Advocate Lutheran General Hospital, Park Ridge, IL, USA.
Crit Care Med. 2010 Jan;38(1):2-8. doi: 10.1097/CCM.0b013e3181b78fa8.
To determine the impact of a telemedicine system, the electronic intensive care unit (eICU), on ICU, and non-ICU mortality, total mortality, total and ICU-specific length of stay, and total hospital cost at two community hospitals.
Observational study with one baseline period and two comparison periods (eICU wave one and eICU wave two). Each time period was 4 months in duration.
Four ICU from two community hospitals in the metropolitan Chicago area. Hospital one is a 610-bed teaching hospital with three adult ICU (ten-bed medical ICU, ten-bed cardiac ICU, and 14-bed surgical ICU). Hospital two is a 185-bed nonteaching hospital with a ten-bed mixed medical/surgical ICU.

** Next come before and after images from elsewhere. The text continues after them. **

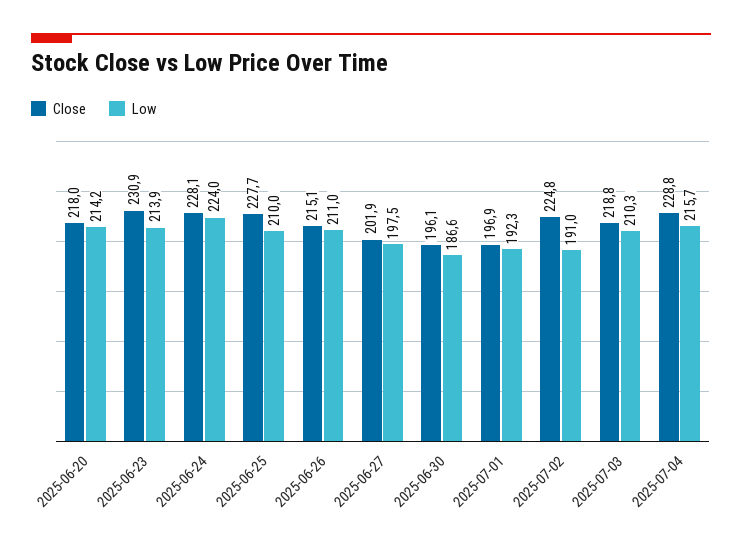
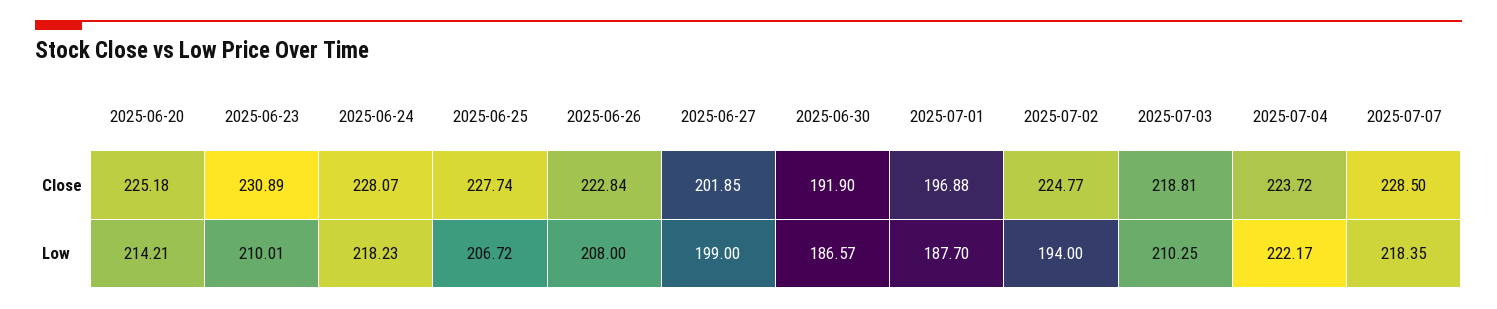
  {
    "Close": {
-     "2025-06-20": 218,
+     "2025-06-20": 225.18,
      "2025-06-23": 230.89,
      "2025-06-24": 228.07,
      "2025-06-25": 227.74,
-     "2025-06-26": 215.1,
+     "2025-06-26": 222.84,
      "2025-06-27": 201.85,
-     "2025-06-30": 196.1,
+     "2025-06-30": 191.9,
      "2025-07-01": 196.88,
      "2025-07-02": 224.77,
      "2025-07-03": 218.81,
-     "2025-07-04": 228.8
+     "2025-07-04": 223.72,
+     "2025-07-07": 228.5
    },
    "Low": {
      "2025-06-20": 214.21,
-     "2025-06-23": 213.9,
+     "2025-06-23": 210.01,
-     "2025-06-24": 224,
+     "2025-06-24": 218.23,
-     "2025-06-25": 210,
+     "2025-06-25": 206.72,
-     "2025-06-26": 211,
+     "2025-06-26": 208,
-     "2025-06-27": 197.5,
+     "2025-06-27": 199,
      "2025-06-30": 186.57,
-     "2025-07-01": 192.3,
+     "2025-07-01": 187.7,
-     "2025-07-02": 191,
+     "2025-07-02": 194,
      "2025-07-03": 210.25,
-     "2025-07-04": 215.7
+     "2025-07-04": 222.17,
+     "2025-07-07": 218.35
    }
  }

All patients 18 yrs or older with an ICU stay of at least 4 hrs during the specified time period were included.
The eICU was implemented at both hospitals in April 2003.

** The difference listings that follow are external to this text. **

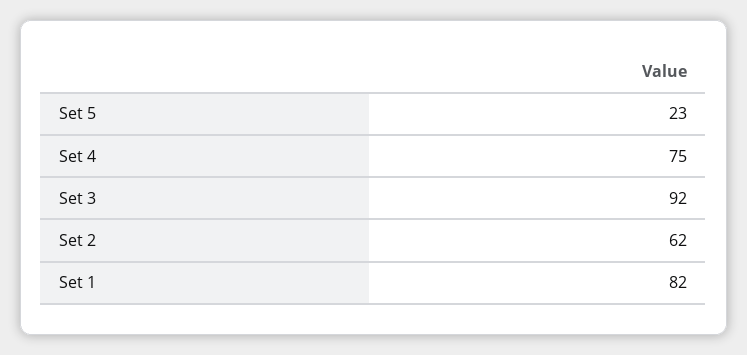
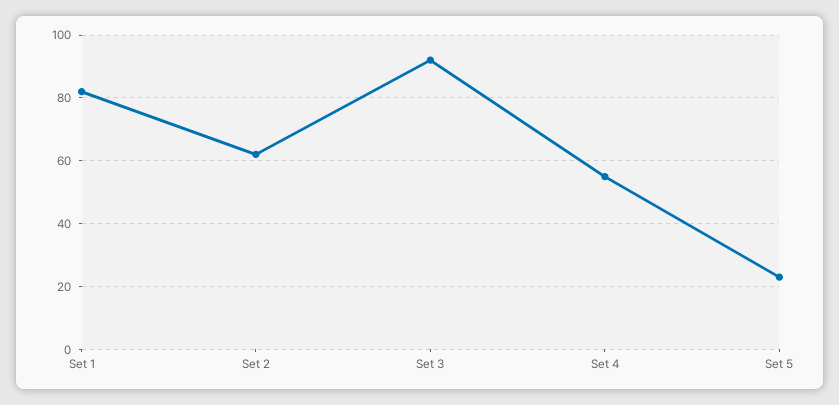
  {
    "Set 5": 23,
-   "Set 4": 75,
+   "Set 4": 55,
    "Set 3": 92,
    "Set 2": 62,
    "Set 1": 82
  }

Mortality, length of stay, and total cost were measured. Age, gender, race/ethnicity, trauma status, Acute Physiology and Chronic Health Evaluation III score, and physician utilization of the eICU were included as covariates.Included in the analysis were 4088 patients (1371 at baseline, 1287 in eICU wave one, and 1430 in eICU wave two). The eICU did not have a significant effect on ICU/non-ICU/total mortality or hospital length of stay. ICU length of stay increased over time and was associated with higher physician utilization of the eICU. Although total hospital costs increased over time, the rate of increase was steeper for those patients whose physicians permitted only a low level of eICU involvement.
In our study of >4000 patients representing two community hospitals, we did not find a reduction in mortality, length of stay, or hospital cost attributable to the introduction of the eICU.
确定远程医疗系统(电子重症监护病房,eICU)对两家社区医院 ICU 和非 ICU 死亡率、总死亡率、总住院时间和 ICU 特定住院时间、总住院费用的影响。
具有一个基线期和两个对照期(eICU 波 1 和 eICU 波 2)的观察性研究。每个时间段持续 4 个月。
芝加哥大都市区的两家社区医院的四个 ICU。医院 1 是一家拥有 610 张床位的教学医院,拥有三个成人 ICU(十张床位的内科 ICU、十张床位的心脏 ICU 和 14 张床位的外科 ICU)。医院 2 是一家拥有 185 张床位的非教学医院,拥有一个十张床位的混合内科/外科 ICU。
所有在指定时间段内 ICU 住院时间至少 4 小时的 18 岁或以上的患者均被纳入研究。
eICU 于 2003 年 4 月在两家医院实施。
测量死亡率、住院时间和总费用。年龄、性别、种族/民族、创伤状况、急性生理学和慢性健康评估 III 评分以及医生对 eICU 的使用被作为协变量。分析包括 4088 名患者(基线时 1371 名,eICU 波 1 时 1287 名,eICU 波 2 时 1430 名)。eICU 对 ICU/非 ICU/总死亡率或住院时间无显著影响。ICU 住院时间随时间增加,与医生对 eICU 的更高使用率相关。尽管总住院费用随时间增加,但那些医生只允许低水平 eICU 参与的患者的增长率更高。
在我们对代表两家社区医院的 4000 多名患者的研究中,我们没有发现由于引入 eICU 而导致死亡率、住院时间或住院费用降低。